At the moment, this is targeted mainly at home users with a regular Telstra landline but could be expanded to small businesses who make regular overseas calls such as dealing with overseas suppliers. It is a service that I would see pleasing a lot of the expats out there who want to call home regularly.

Telstra brings a colour-screen Mi-Fi to its 4G network

Articles

Telstra’s new Wi-Fi 4G modem first to work with LTE-Advanced | PC World Australia

Telstra introduces its next-generation LTE-Advanced 4G hotspot | CNet

My Comments

Telstra have released the latest iteration of their premium “Mi-Fi” device for the 4G mobile-broadband network. This device seems to have “all the fruit” when it comes to the design of these devices such as a colour touchscreen as its on-device interface as well as the use of the dual-band Wi-Fi technology for its LAN side.

But it is also the first to exploit the newer “LTE-Advanced” technology which Telstra are trialling up in the Sunshine Coast in Queensland. This implements the use of both the 900MHz and 1800MHz wavebands and bonds the output of two “cells” together to create a “fatter” WAN pipe this increasing the bandwidth available, much in a similar way to how the MIMO functionality on the 802.11n Wi-Fi networks and HomePlug AV powerline networks work.

This device has been built by Netgear since it took over Sierra Wireless who made most of the previous USB wireless-broadband modems and “Mi-Fi” hotspots that are in circulation like the currently-issued device that Telstra is running as their premium “Mi-Fi” option.

As for battery runtime, the supplied 2500mAh battery can run for 10 hours.
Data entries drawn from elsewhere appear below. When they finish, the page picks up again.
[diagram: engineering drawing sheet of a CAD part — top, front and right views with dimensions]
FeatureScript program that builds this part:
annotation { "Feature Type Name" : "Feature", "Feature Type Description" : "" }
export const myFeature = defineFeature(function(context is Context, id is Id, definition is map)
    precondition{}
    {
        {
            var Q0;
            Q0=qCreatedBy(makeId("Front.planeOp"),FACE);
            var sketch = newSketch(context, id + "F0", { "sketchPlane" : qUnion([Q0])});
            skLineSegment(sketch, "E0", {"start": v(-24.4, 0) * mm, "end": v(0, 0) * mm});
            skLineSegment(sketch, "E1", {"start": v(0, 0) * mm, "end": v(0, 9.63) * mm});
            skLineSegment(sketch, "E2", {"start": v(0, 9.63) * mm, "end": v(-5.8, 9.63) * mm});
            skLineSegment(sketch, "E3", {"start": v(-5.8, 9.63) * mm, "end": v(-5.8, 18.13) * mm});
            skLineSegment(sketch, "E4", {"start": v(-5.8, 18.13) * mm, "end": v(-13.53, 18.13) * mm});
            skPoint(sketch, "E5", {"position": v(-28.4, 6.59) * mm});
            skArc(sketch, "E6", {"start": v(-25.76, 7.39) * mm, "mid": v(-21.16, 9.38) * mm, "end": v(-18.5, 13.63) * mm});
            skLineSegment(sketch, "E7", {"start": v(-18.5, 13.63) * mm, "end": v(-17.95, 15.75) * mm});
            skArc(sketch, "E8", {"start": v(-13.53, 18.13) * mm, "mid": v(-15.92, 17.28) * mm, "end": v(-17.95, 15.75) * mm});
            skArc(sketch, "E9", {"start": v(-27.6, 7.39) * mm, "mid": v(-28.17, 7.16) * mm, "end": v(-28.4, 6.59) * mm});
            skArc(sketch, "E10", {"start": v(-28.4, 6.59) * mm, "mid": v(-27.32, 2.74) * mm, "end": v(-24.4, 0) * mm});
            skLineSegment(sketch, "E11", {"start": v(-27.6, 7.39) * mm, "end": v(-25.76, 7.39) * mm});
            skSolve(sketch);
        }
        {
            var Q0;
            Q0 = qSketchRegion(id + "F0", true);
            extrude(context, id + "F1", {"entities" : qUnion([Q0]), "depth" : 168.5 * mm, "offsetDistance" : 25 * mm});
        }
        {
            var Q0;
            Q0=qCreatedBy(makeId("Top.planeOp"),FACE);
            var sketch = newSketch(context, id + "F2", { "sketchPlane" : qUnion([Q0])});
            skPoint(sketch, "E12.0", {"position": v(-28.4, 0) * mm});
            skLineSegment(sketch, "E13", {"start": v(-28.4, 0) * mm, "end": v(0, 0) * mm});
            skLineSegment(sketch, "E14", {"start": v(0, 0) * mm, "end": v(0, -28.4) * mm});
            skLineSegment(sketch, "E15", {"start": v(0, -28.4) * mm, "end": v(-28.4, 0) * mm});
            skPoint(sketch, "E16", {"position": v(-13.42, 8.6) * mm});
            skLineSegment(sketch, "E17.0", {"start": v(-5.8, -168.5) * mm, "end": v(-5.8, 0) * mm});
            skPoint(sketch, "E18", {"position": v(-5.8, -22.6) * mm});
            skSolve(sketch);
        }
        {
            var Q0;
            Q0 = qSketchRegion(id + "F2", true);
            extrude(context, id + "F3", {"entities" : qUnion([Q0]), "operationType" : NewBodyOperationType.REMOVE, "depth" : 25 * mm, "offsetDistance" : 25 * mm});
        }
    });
But I am not sure if this device will offer more than the typical “Mi-Fi” functionality like mobile NAS functionality. Telstra are intending to run it at a similar cost to the existing premium Mi-Fi device i.e. for AUD$6 per month on a AUD$50 per month 24-month contract with 8Gb data allowance. I am not sure if they will offer this as a shared plan where many mobile-broadband devices like a smartphone and a “Mi-Fi” can share the same allowance pool.

Telstra now launches mobile data sharing in Australia

Articles

Telstra Launches Shared Data Plans | Gizmodo Australia

Telstra expands shared data plans | ITNews

Telstra Mobile Data Sharing: Everything You Need To Know | Lifehacker Australia

From the horse’s mouth

Telstra

Product Sheet

My Comments

I have done some previous coverage about shared data plans popping up in other countries like the USA and France. These provide a common data-allowance pool amongst a group of devices you or, in some cases with “family plans”, your family owns.
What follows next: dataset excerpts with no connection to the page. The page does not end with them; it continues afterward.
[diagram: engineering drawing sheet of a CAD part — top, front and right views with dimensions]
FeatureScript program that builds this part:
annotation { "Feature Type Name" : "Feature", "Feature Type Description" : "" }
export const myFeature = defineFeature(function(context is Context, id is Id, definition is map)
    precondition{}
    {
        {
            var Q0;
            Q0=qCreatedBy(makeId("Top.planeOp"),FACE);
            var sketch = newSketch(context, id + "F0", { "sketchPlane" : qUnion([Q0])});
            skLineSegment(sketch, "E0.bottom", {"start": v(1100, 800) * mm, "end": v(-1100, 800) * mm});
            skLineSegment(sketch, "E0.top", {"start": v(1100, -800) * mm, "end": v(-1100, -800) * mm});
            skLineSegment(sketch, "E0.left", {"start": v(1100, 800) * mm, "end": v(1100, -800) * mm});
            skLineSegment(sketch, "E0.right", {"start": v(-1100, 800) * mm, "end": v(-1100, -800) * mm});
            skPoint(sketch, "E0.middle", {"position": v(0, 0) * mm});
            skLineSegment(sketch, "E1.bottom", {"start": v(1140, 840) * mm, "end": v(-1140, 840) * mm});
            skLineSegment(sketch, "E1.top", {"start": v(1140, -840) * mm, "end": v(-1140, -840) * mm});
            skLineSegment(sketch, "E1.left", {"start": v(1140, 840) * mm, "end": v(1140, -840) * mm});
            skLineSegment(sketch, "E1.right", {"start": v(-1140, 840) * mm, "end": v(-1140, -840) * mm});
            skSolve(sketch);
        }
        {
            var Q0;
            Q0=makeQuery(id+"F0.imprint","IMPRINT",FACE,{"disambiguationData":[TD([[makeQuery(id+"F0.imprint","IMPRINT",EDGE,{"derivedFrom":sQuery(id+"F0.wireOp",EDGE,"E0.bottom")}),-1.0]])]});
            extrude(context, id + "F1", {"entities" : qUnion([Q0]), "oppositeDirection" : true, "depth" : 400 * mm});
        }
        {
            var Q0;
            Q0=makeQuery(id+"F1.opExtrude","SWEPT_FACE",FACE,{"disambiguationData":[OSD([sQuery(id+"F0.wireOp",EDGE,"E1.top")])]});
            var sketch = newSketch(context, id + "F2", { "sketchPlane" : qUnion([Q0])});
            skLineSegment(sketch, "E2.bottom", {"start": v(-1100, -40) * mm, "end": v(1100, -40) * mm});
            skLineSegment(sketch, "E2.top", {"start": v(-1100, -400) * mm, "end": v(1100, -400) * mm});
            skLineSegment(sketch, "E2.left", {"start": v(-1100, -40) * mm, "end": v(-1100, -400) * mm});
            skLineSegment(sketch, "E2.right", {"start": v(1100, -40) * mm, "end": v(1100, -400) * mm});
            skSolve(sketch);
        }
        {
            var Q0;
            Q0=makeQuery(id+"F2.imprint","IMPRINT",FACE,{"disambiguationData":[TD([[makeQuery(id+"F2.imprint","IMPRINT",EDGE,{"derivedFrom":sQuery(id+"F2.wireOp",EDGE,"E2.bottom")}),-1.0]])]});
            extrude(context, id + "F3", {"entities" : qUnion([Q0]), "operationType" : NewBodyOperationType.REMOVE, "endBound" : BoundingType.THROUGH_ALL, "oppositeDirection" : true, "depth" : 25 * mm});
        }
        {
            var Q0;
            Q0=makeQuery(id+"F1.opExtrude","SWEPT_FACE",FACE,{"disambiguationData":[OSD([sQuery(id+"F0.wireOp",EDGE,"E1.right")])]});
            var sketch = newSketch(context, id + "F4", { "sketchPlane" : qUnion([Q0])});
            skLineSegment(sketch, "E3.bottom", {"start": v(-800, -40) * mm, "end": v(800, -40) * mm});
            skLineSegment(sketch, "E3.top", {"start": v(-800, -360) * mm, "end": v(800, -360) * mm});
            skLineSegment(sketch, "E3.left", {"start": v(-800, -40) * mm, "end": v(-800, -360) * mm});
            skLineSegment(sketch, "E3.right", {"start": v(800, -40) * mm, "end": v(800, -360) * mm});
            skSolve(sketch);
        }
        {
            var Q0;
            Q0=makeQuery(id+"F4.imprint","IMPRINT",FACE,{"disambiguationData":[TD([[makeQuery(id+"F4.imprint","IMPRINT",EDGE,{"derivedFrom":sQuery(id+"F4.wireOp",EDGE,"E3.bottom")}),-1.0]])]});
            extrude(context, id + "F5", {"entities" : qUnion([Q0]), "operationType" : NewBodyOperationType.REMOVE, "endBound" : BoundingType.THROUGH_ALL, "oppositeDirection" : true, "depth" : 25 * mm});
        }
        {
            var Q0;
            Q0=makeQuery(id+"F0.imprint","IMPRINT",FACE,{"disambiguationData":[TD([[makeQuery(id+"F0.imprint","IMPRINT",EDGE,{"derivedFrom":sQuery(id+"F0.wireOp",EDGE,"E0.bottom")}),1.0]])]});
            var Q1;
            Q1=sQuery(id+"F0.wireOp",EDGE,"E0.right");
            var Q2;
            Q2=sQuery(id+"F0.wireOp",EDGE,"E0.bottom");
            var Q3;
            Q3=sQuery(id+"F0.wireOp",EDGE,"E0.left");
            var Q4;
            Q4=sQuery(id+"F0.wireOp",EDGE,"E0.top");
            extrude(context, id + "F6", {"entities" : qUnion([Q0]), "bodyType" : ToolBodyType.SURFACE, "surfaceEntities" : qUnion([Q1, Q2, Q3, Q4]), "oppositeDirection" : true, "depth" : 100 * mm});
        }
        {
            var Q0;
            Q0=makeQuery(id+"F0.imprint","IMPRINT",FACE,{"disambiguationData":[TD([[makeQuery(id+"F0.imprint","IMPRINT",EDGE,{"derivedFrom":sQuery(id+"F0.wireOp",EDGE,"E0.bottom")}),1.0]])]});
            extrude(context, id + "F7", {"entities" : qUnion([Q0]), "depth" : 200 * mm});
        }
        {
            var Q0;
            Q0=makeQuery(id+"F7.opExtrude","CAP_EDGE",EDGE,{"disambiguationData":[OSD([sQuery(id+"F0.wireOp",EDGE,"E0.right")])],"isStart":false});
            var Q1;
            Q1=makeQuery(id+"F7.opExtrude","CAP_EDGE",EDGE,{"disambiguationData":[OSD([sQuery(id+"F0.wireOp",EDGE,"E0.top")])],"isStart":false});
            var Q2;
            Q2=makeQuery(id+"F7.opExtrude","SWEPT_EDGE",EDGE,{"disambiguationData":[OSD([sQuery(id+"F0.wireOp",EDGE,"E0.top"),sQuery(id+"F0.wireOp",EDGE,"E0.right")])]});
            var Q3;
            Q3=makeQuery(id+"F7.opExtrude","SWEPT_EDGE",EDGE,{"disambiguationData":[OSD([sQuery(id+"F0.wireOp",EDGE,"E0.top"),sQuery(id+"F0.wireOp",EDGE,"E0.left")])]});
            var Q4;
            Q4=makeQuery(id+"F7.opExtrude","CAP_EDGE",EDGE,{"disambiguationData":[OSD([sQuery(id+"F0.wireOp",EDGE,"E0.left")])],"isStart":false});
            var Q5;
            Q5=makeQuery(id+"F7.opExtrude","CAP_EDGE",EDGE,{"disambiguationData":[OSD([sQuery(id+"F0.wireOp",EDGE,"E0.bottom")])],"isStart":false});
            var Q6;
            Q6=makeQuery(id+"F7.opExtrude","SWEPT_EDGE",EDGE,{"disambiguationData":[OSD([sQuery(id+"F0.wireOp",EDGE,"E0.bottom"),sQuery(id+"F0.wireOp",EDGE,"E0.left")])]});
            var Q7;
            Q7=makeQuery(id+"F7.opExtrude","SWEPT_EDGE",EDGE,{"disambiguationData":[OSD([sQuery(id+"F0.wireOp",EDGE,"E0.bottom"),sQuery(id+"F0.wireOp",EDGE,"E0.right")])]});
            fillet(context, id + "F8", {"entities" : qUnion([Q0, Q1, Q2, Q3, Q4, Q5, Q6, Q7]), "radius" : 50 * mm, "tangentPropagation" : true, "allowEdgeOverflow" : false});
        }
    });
Now Telstra has jumped on the bandwagon with a shared data option which costs AUD$20 per month for each device. At the moment they are offering 1Gb extra of data to plans operated by early adopters as an incentive to take up this service across the multiple devices.
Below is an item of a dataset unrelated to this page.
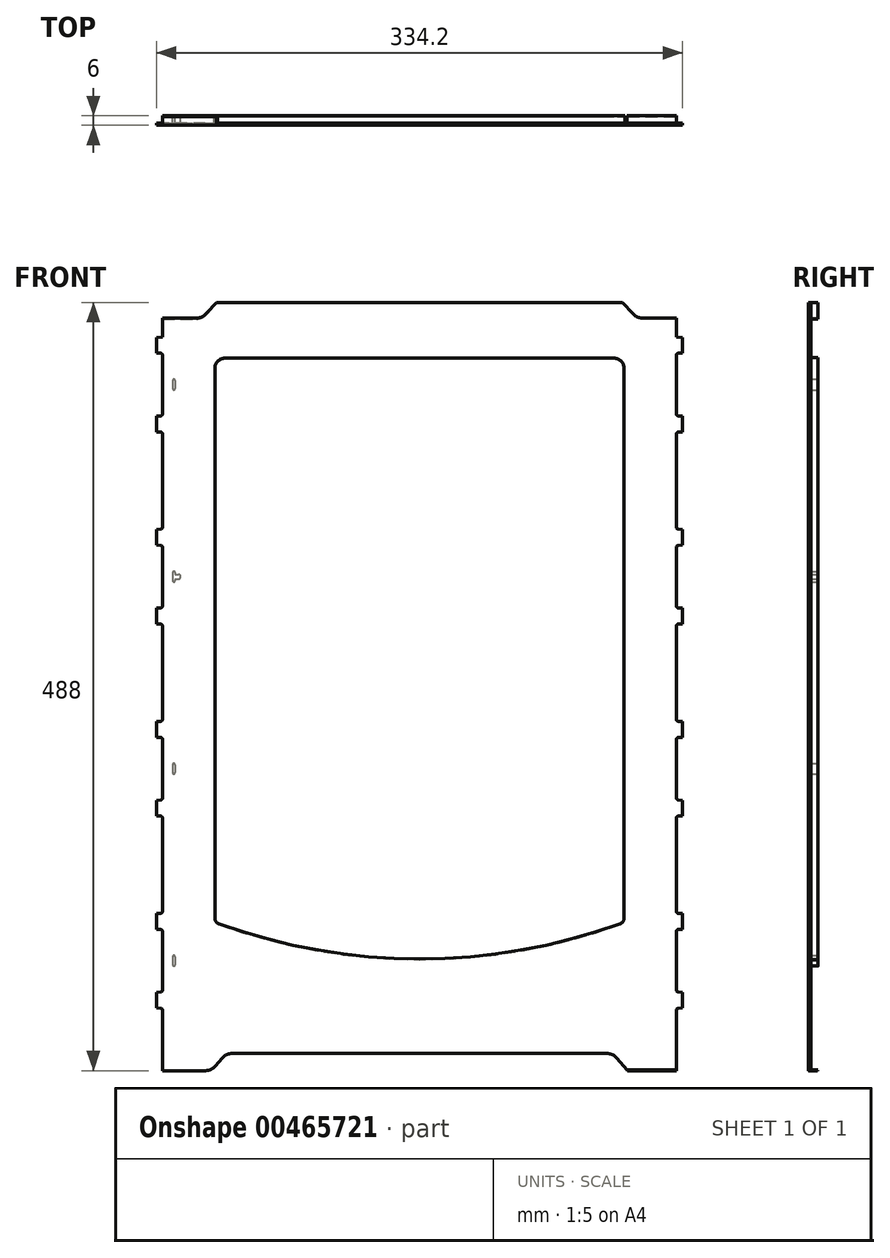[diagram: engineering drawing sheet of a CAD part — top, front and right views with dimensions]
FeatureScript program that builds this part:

This is available to people who are contracted with the “Every Day Connect” mobile-service plans whether these are on a “bring-your-own-device” basis or part of a subsidised-handset contract. Here, I would see these of value with the Every Day Connect 80 plan or plans above that plan and with more than 2 devices beyond the regular handset.

I find that the tariff chart for this service will need some work to make it more acceptable by most customers. For example, Telstra could offer more of the high-capacity plans with perhaps high-capacity voice and text service in conjunction with the data sharing as well as post a simple tariff per device per month. They could offer their “Mi-Fi” devices and USB modems or the tablets that they sell for a subsidised cost to customers who integrate them in to a data-share plan/

But as I have seen with Telstra, these kind of services are charged in a way to prop up their role as a universal telephony service provider. They could easily provide services like these at better prices if Australia adopted a universal-service-fund which all carriers had to put money to and this was used to fund the basic telephone service, the public payphones, the Triple-Zero emergency call service and similar essential services.